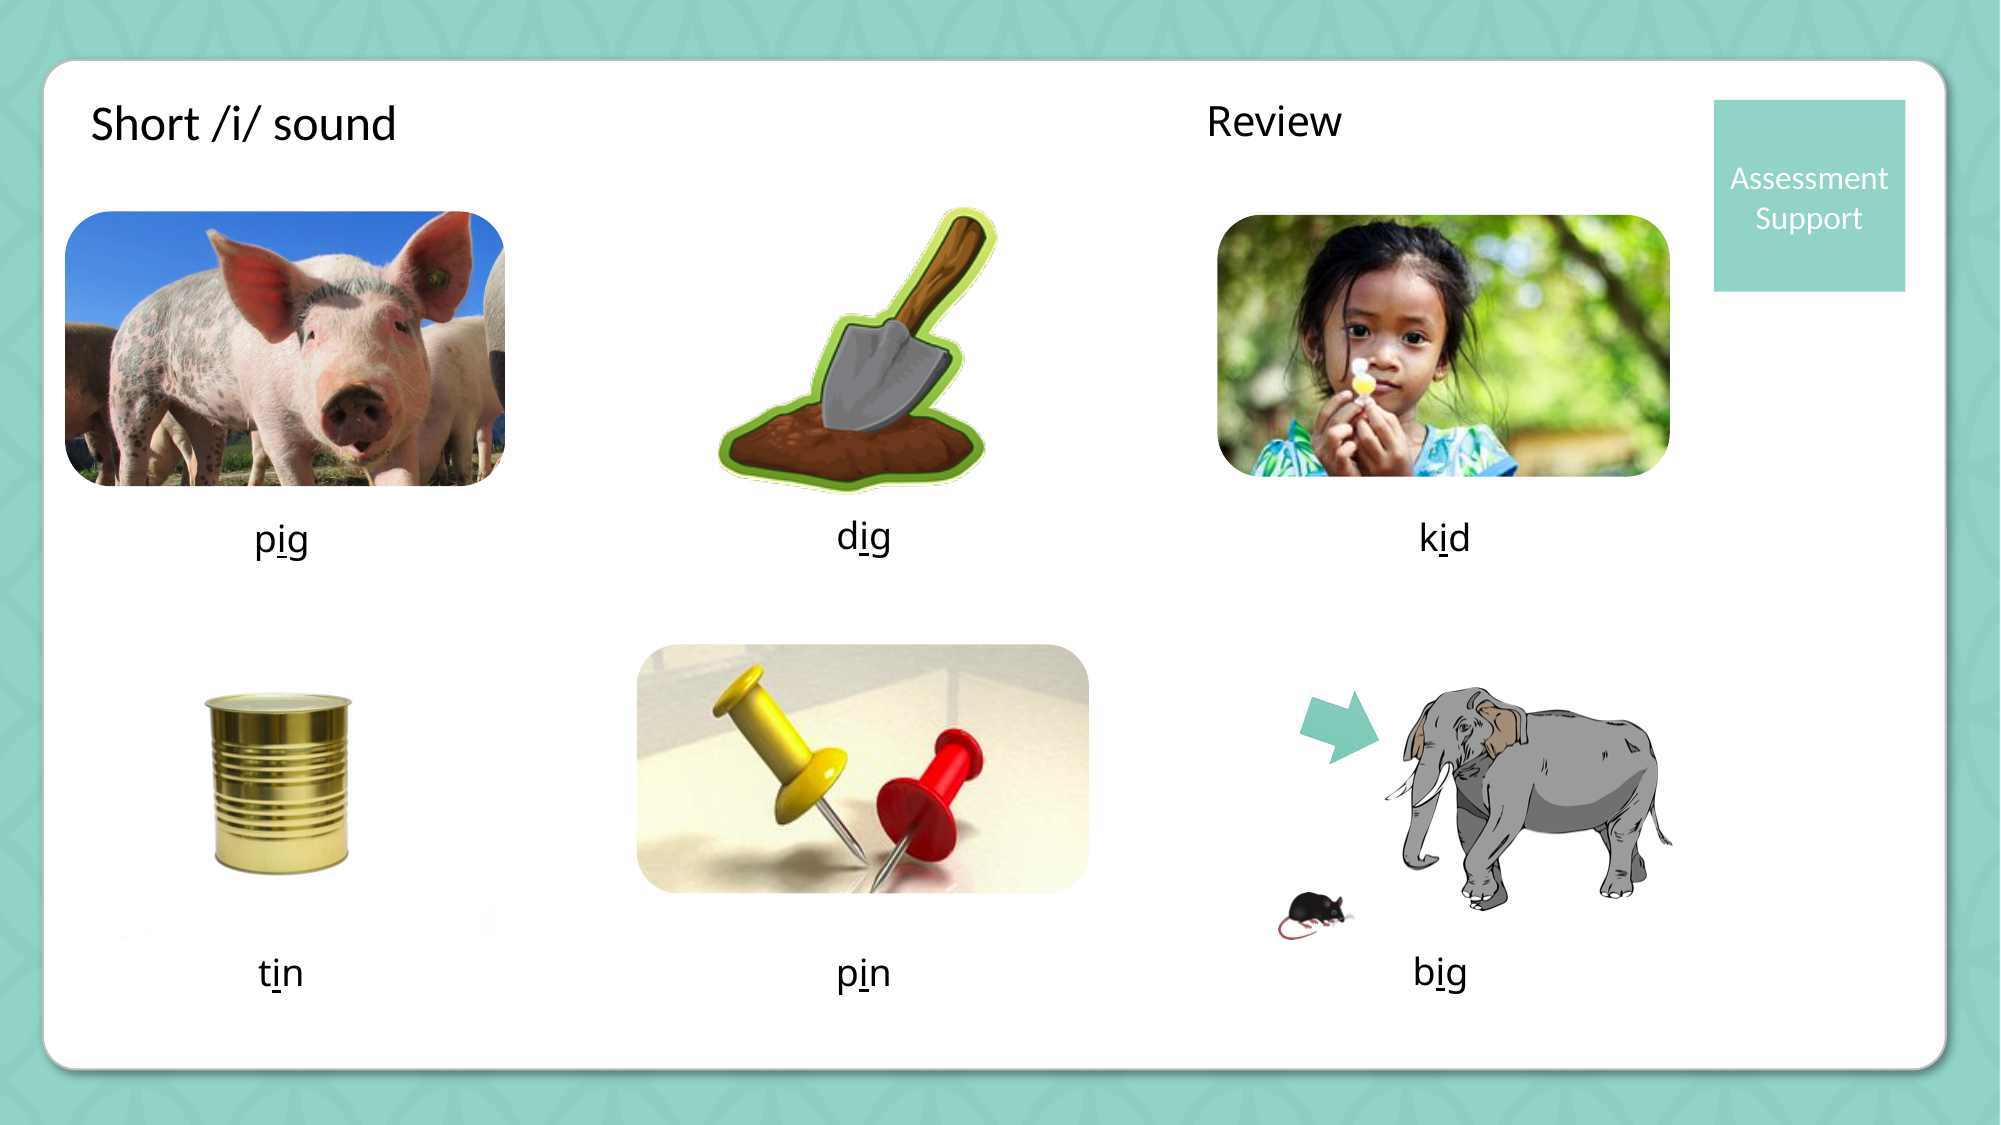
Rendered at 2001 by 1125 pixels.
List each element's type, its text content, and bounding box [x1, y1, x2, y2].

text_box [1299, 690, 1379, 765]
text_box tin [41, 941, 522, 1002]
text_box pig [41, 507, 522, 568]
text_box big [1200, 940, 1681, 1001]
text_box kid [1204, 506, 1685, 566]
picture [0, 0, 2000, 1125]
text_box Review [803, 87, 1368, 153]
text_box Short /i/ sound [76, 83, 770, 159]
text_box pin [623, 941, 1104, 1001]
text_box dig [624, 505, 1105, 565]
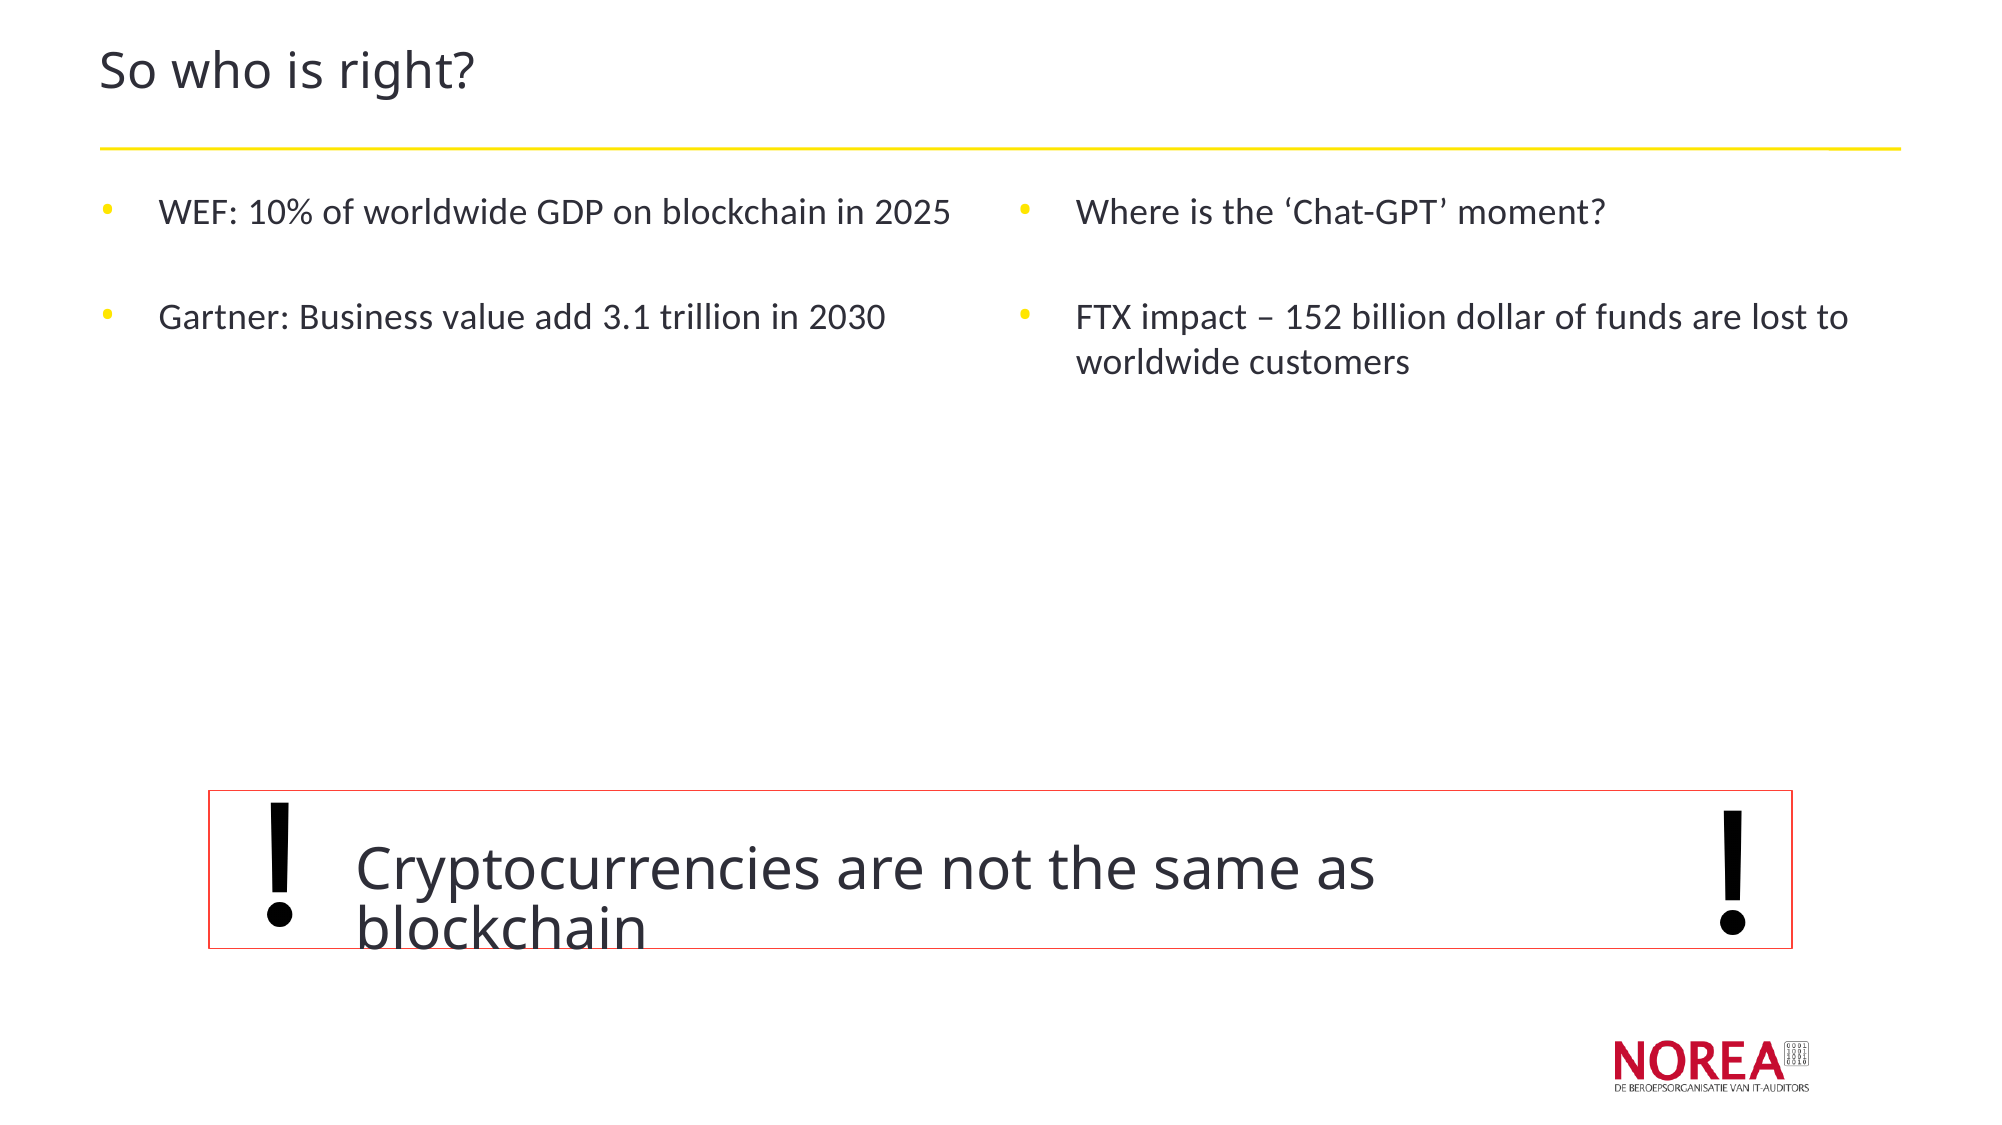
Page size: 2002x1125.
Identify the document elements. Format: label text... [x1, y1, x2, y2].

picture [1656, 798, 1808, 949]
list Where is the ‘Chat-GPT’ moment? FTX impact – 152 billion dollar of funds are lost to worldwide customers [1017, 186, 1901, 528]
title So who is right? [100, 48, 1901, 146]
picture [1607, 1034, 1817, 1099]
text_box Cryptocurrencies are not the same as blockchain [355, 836, 1645, 961]
list WEF: 10% of worldwide GDP on blockchain in 2025 Gartner: Business value add 3.1 trillion in 2030 [100, 186, 984, 759]
text_box [354, 789, 1794, 950]
picture [204, 790, 355, 941]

YOUR GOAL
Without the pictures, retype the whole of the material above exactly.

RESULT BELOW
Rendered at 2001 by 1125 pixels.
List each element's type, its text content, and bounding box [x1, y1, x2, y2].

text_box [1299, 690, 1379, 765]
text_box tin [41, 941, 522, 1002]
text_box pig [41, 507, 522, 568]
text_box big [1200, 940, 1681, 1001]
text_box kid [1204, 506, 1685, 566]
picture [0, 0, 2000, 1125]
text_box Review [803, 87, 1368, 153]
text_box Short /i/ sound [76, 83, 770, 159]
text_box pin [623, 941, 1104, 1001]
text_box dig [624, 505, 1105, 565]
Page size: 2002x1125.
Identify the document elements. Format: label text... [x1, y1, x2, y2].

picture [1656, 798, 1808, 949]
list Where is the ‘Chat-GPT’ moment? FTX impact – 152 billion dollar of funds are lost to worldwide customers [1017, 186, 1901, 528]
title So who is right? [100, 48, 1901, 146]
picture [1607, 1034, 1817, 1099]
text_box Cryptocurrencies are not the same as blockchain [355, 836, 1645, 961]
list WEF: 10% of worldwide GDP on blockchain in 2025 Gartner: Business value add 3.1 trillion in 2030 [100, 186, 984, 759]
text_box [354, 789, 1794, 950]
picture [204, 790, 355, 941]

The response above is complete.